I want a candidate who will adopt the rhetorical flourishes of the Right and say things like: “Restricting the liberties of our citizens for hyped enemies under the bed is not something the voters should tolerate from their government. We must repeal the onerous domestic spying provisions of the Patriot Act immediately. And lest anyone suggest that I sympathize with the terrorists, I do not, but rather I stand with every right-thinking American and believe that the way to defeat the enemies of liberty is to push for more of it.”

So yes: your platform is good. But to win, I’m afraid we may need someone as amoral and vile as Karl Rove to work behind the scenes, and I’m not sure I want to win enough to be that much like them. If we have to nominate Hillary Clinton and Joe Lieberman, who are Republicans in all but name, in order to win we’ve won nothing. While I don’t believe in Howard Dean, per se, I do stand with him in saying that I am from the Democratic wing of the Democratic Party. The way to win back Congress is not for Democrats to pretend they’re mini-Republicans, it’s for them to be Democrats. I believe in the values that came out of the liberal wing of the party – even if not all the excesses of the McGovern apparatchiks – and your list encompasses those values.

The problem we’re going to face, however, is exactly the struggle between Dean and the imbedded functionaries in the Democratic party. When Paul Hackett, an Iraq War veteran, ran in the 2005 special election for the second congressional district in Ohio, he wanted to take ending the war as a campaign issue. The Democratic congressional campaign committee tried to stop him, and wouldn’t fund his campaign. Their attitude was that opposing the war wasn’t an issue to win seats in Congress. Nonetheless, after raising his own money, Hackett came within 3% of beating the Republican candidate Jean Schmidt. As long as the national committee hacks keep trying to run the party like Karl Rove runs the Republicans, we’re going to miss by narrow margins like this.

Meanwhile, I’ll support any candidate – on either side of the aisle – who is willing to stand up to President Frat Boy and say ``You and your boys screwed up both the war and the peace in Iraq. The Iranians wanted diplomacy. The North Koreans wanted diplomacy. I won’t be party to a blanket authorization for you to invade Iran, for you and your cronies to steal more oil, until you’ve really tried diplomacy. And sending John Bolton to rattle sabers doesn’t count.’’

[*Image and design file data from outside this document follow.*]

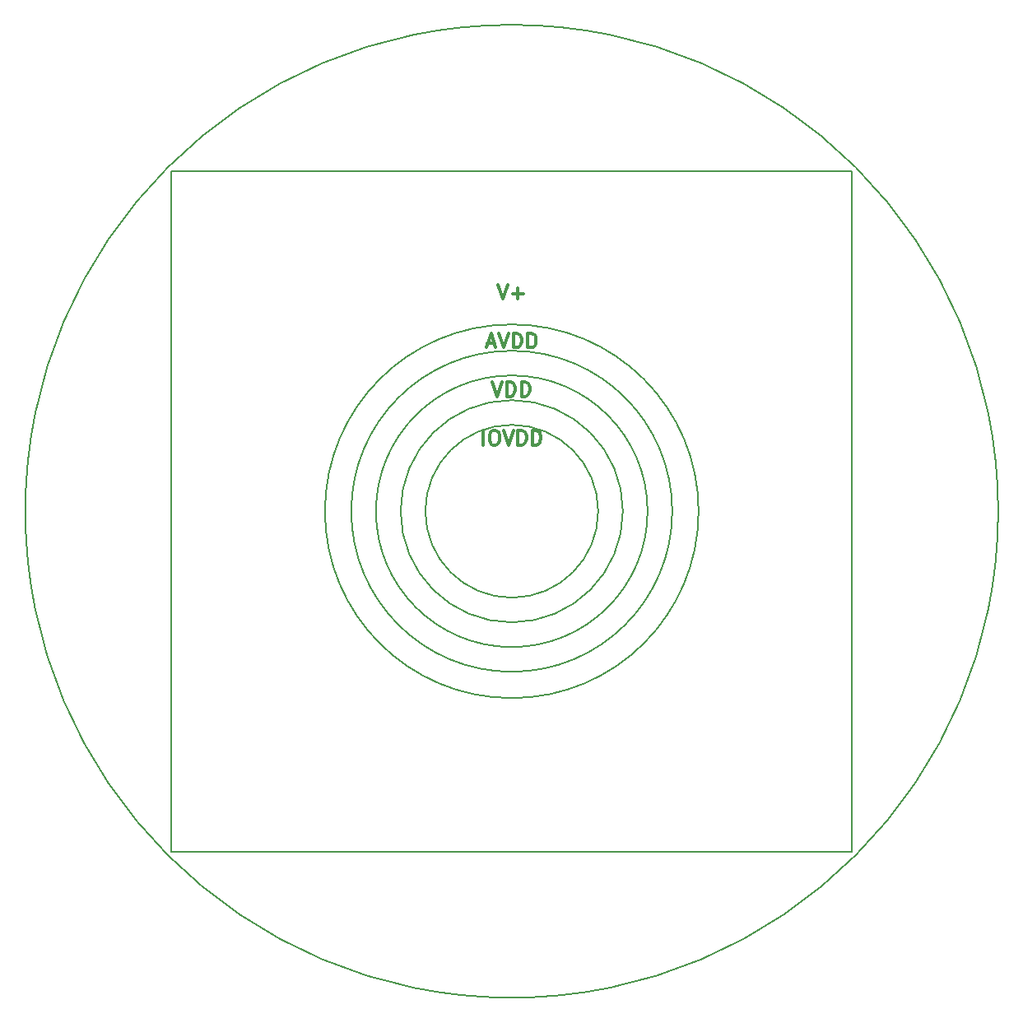
<source format=gbr>
G04 #@! TF.FileFunction,Drawing*
%FSLAX46Y46*%
G04 Gerber Fmt 4.6, Leading zero omitted, Abs format (unit mm)*
G04 Created by KiCad (PCBNEW 4.0.6-e0-6349~53~ubuntu14.04.1) date Fri Mar 31 01:21:10 2017*
%MOMM*%
%LPD*%
G01*
G04 APERTURE LIST*
%ADD10C,0.100000*%
%ADD11C,0.200000*%
%ADD12C,0.300000*%
G04 APERTURE END LIST*
D10*
D11*
X50039984Y0D02*
G75*
G03X50039984Y0I-50039984J0D01*
G01*
X19218587Y0D02*
G75*
G03X19218587Y0I-19218587J0D01*
G01*
X8890000Y0D02*
G75*
G03X8890000Y0I-8890000J0D01*
G01*
X16510000Y0D02*
G75*
G03X16510000Y0I-16510000J0D01*
G01*
X13970000Y0D02*
G75*
G03X13970000Y0I-13970000J0D01*
G01*
X11430000Y0D02*
G75*
G03X11430000Y0I-11430000J0D01*
G01*
X35000000Y35000000D02*
X-35000000Y35000000D01*
X35000000Y-35000000D02*
X35000000Y35000000D01*
X-35000000Y-35000000D02*
X35000000Y-35000000D01*
X-35000000Y35000000D02*
X-35000000Y-35000000D01*
D12*
X-1428571Y23321429D02*
X-928571Y21821429D01*
X-428571Y23321429D01*
X71429Y22392857D02*
X1214286Y22392857D01*
X642857Y21821429D02*
X642857Y22964286D01*
X-2500000Y17250000D02*
X-1785714Y17250000D01*
X-2642857Y16821429D02*
X-2142857Y18321429D01*
X-1642857Y16821429D01*
X-1357143Y18321429D02*
X-857143Y16821429D01*
X-357143Y18321429D01*
X142857Y16821429D02*
X142857Y18321429D01*
X500000Y18321429D01*
X714285Y18250000D01*
X857143Y18107143D01*
X928571Y17964286D01*
X1000000Y17678571D01*
X1000000Y17464286D01*
X928571Y17178571D01*
X857143Y17035714D01*
X714285Y16892857D01*
X500000Y16821429D01*
X142857Y16821429D01*
X1642857Y16821429D02*
X1642857Y18321429D01*
X2000000Y18321429D01*
X2214285Y18250000D01*
X2357143Y18107143D01*
X2428571Y17964286D01*
X2500000Y17678571D01*
X2500000Y17464286D01*
X2428571Y17178571D01*
X2357143Y17035714D01*
X2214285Y16892857D01*
X2000000Y16821429D01*
X1642857Y16821429D01*
X-2000000Y13321429D02*
X-1500000Y11821429D01*
X-1000000Y13321429D01*
X-500000Y11821429D02*
X-500000Y13321429D01*
X-142857Y13321429D01*
X71428Y13250000D01*
X214286Y13107143D01*
X285714Y12964286D01*
X357143Y12678571D01*
X357143Y12464286D01*
X285714Y12178571D01*
X214286Y12035714D01*
X71428Y11892857D01*
X-142857Y11821429D01*
X-500000Y11821429D01*
X1000000Y11821429D02*
X1000000Y13321429D01*
X1357143Y13321429D01*
X1571428Y13250000D01*
X1714286Y13107143D01*
X1785714Y12964286D01*
X1857143Y12678571D01*
X1857143Y12464286D01*
X1785714Y12178571D01*
X1714286Y12035714D01*
X1571428Y11892857D01*
X1357143Y11821429D01*
X1000000Y11821429D01*
X-2928571Y6821429D02*
X-2928571Y8321429D01*
X-1928571Y8321429D02*
X-1642857Y8321429D01*
X-1499999Y8250000D01*
X-1357142Y8107143D01*
X-1285714Y7821429D01*
X-1285714Y7321429D01*
X-1357142Y7035714D01*
X-1499999Y6892857D01*
X-1642857Y6821429D01*
X-1928571Y6821429D01*
X-2071428Y6892857D01*
X-2214285Y7035714D01*
X-2285714Y7321429D01*
X-2285714Y7821429D01*
X-2214285Y8107143D01*
X-2071428Y8250000D01*
X-1928571Y8321429D01*
X-857142Y8321429D02*
X-357142Y6821429D01*
X142858Y8321429D01*
X642858Y6821429D02*
X642858Y8321429D01*
X1000001Y8321429D01*
X1214286Y8250000D01*
X1357144Y8107143D01*
X1428572Y7964286D01*
X1500001Y7678571D01*
X1500001Y7464286D01*
X1428572Y7178571D01*
X1357144Y7035714D01*
X1214286Y6892857D01*
X1000001Y6821429D01*
X642858Y6821429D01*
X2142858Y6821429D02*
X2142858Y8321429D01*
X2500001Y8321429D01*
X2714286Y8250000D01*
X2857144Y8107143D01*
X2928572Y7964286D01*
X3000001Y7678571D01*
X3000001Y7464286D01*
X2928572Y7178571D01*
X2857144Y7035714D01*
X2714286Y6892857D01*
X2500001Y6821429D01*
X2142858Y6821429D01*
M02*

</source>
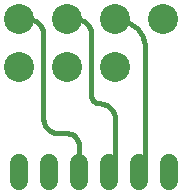
<source format=gbl>
G75*
%MOIN*%
%OFA0B0*%
%FSLAX24Y24*%
%IPPOS*%
%LPD*%
%AMOC8*
5,1,8,0,0,1.08239X$1,22.5*
%
%ADD10C,0.1000*%
%ADD11C,0.0600*%
%ADD12C,0.0160*%
D10*
X002630Y004410D03*
X004230Y004410D03*
X005830Y004410D03*
X005830Y006010D03*
X007430Y006010D03*
X004230Y006010D03*
X002630Y006010D03*
D11*
X002615Y001210D02*
X002615Y000610D01*
X003615Y000610D02*
X003615Y001210D01*
X004615Y001210D02*
X004615Y000610D01*
X005615Y000610D02*
X005615Y001210D01*
X006615Y001210D02*
X006615Y000610D01*
X007615Y000610D02*
X007615Y001210D01*
D12*
X006830Y000960D02*
X006680Y000960D01*
X006615Y000910D01*
X006830Y000960D02*
X006830Y005010D01*
X006828Y005070D01*
X006823Y005131D01*
X006814Y005190D01*
X006801Y005249D01*
X006785Y005308D01*
X006765Y005365D01*
X006742Y005420D01*
X006715Y005475D01*
X006686Y005527D01*
X006653Y005578D01*
X006617Y005627D01*
X006579Y005673D01*
X006537Y005717D01*
X006493Y005759D01*
X006447Y005797D01*
X006398Y005833D01*
X006347Y005866D01*
X006295Y005895D01*
X006240Y005922D01*
X006185Y005945D01*
X006128Y005965D01*
X006069Y005981D01*
X006010Y005994D01*
X005951Y006003D01*
X005890Y006008D01*
X005830Y006010D01*
X005030Y005510D02*
X005030Y003460D01*
X005032Y003430D01*
X005037Y003400D01*
X005046Y003371D01*
X005059Y003344D01*
X005074Y003318D01*
X005093Y003294D01*
X005114Y003273D01*
X005138Y003254D01*
X005164Y003239D01*
X005191Y003226D01*
X005220Y003217D01*
X005250Y003212D01*
X005280Y003210D01*
X005325Y003208D01*
X005371Y003202D01*
X005415Y003193D01*
X005459Y003180D01*
X005501Y003164D01*
X005542Y003144D01*
X005581Y003120D01*
X005618Y003094D01*
X005653Y003065D01*
X005685Y003033D01*
X005714Y002998D01*
X005740Y002961D01*
X005764Y002922D01*
X005784Y002881D01*
X005800Y002839D01*
X005813Y002795D01*
X005822Y002751D01*
X005828Y002705D01*
X005830Y002660D01*
X005830Y000910D01*
X005615Y000910D01*
X004615Y000910D02*
X004615Y001816D01*
X004613Y001855D01*
X004607Y001893D01*
X004598Y001930D01*
X004585Y001967D01*
X004568Y002002D01*
X004549Y002035D01*
X004526Y002066D01*
X004500Y002095D01*
X004471Y002121D01*
X004440Y002144D01*
X004407Y002163D01*
X004372Y002180D01*
X004335Y002193D01*
X004298Y002202D01*
X004260Y002208D01*
X004221Y002210D01*
X003930Y002210D01*
X003886Y002212D01*
X003843Y002218D01*
X003801Y002227D01*
X003759Y002240D01*
X003719Y002257D01*
X003680Y002277D01*
X003643Y002300D01*
X003609Y002327D01*
X003576Y002356D01*
X003547Y002389D01*
X003520Y002423D01*
X003497Y002460D01*
X003477Y002499D01*
X003460Y002539D01*
X003447Y002581D01*
X003438Y002623D01*
X003432Y002666D01*
X003430Y002710D01*
X003430Y005510D01*
X003428Y005554D01*
X003422Y005597D01*
X003413Y005639D01*
X003400Y005681D01*
X003383Y005721D01*
X003363Y005760D01*
X003340Y005797D01*
X003313Y005831D01*
X003284Y005864D01*
X003251Y005893D01*
X003217Y005920D01*
X003180Y005943D01*
X003141Y005963D01*
X003101Y005980D01*
X003059Y005993D01*
X003017Y006002D01*
X002974Y006008D01*
X002930Y006010D01*
X002630Y006010D01*
X004230Y006010D02*
X004530Y006010D01*
X004574Y006008D01*
X004617Y006002D01*
X004659Y005993D01*
X004701Y005980D01*
X004741Y005963D01*
X004780Y005943D01*
X004817Y005920D01*
X004851Y005893D01*
X004884Y005864D01*
X004913Y005831D01*
X004940Y005797D01*
X004963Y005760D01*
X004983Y005721D01*
X005000Y005681D01*
X005013Y005639D01*
X005022Y005597D01*
X005028Y005554D01*
X005030Y005510D01*
M02*

</source>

However, that all said, there is the redistricting problem. Congressional districts are drawn to be safe for incumbents. Even with the level of voter disgust with the crony capitalism, the lying, and the outright bribery of the Republicans, is there enough play in the population on maps they’ve drawn to make a difference? I don’t know, but I sure hope so.

Maybe – just maybe – Americans are tired of having their country ruled out of ignorance, impulse and brutality. We shall see.